## SUPPLIED INFORMATION:
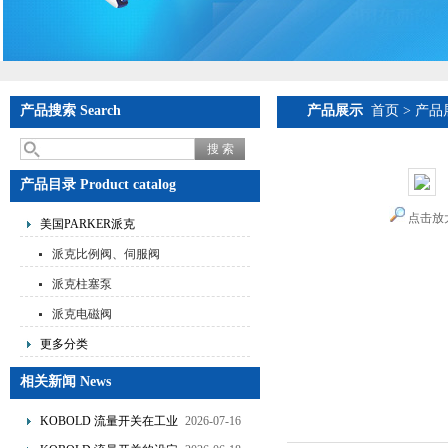
产品搜索 Search
产品展示
首页
>
产品
产品目录 Product catalog
点击放
美国PARKER派克
派克比例阀、伺服阀
派克柱塞泵
派克电磁阀
更多分类
相关新闻 News
KOBOLD 流量开关在工业
2026-07-16
管道水流量监测中的应用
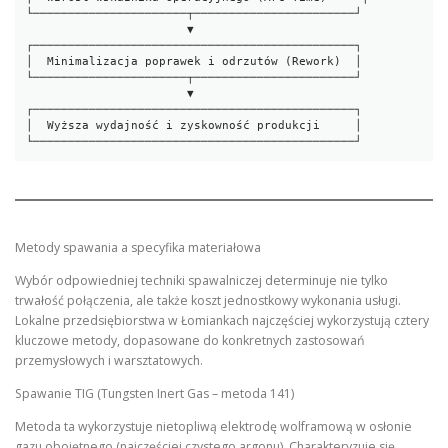
└──────────────────────┬───────────────────────┘

                       ▼

┌──────────────────────────────────────────────┐

│  Minimalizacja poprawek i odrzutów (Rework)  │

└──────────────────────┬───────────────────────┘

                       ▼

┌──────────────────────────────────────────────┐

│  Wyższa wydajność i zyskowność produkcji     │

## AIM OF THE EXERCISE:
Produce an exact copy of the records above, leaving out the pictures.

## SOLUTION TO THIS PROBLEM:
产品搜索 Search
产品展示
首页
>
产品
产品目录 Product catalog
点击放
美国PARKER派克
派克比例阀、伺服阀
派克柱塞泵
派克电磁阀
更多分类
相关新闻 News
KOBOLD 流量开关在工业
2026-07-16
管道水流量监测中的应用
└──────────────────────┬───────────────────────┘

                       ▼

┌──────────────────────────────────────────────┐

│  Minimalizacja poprawek i odrzutów (Rework)  │

└──────────────────────┬───────────────────────┘

                       ▼

┌──────────────────────────────────────────────┐

│  Wyższa wydajność i zyskowność produkcji     │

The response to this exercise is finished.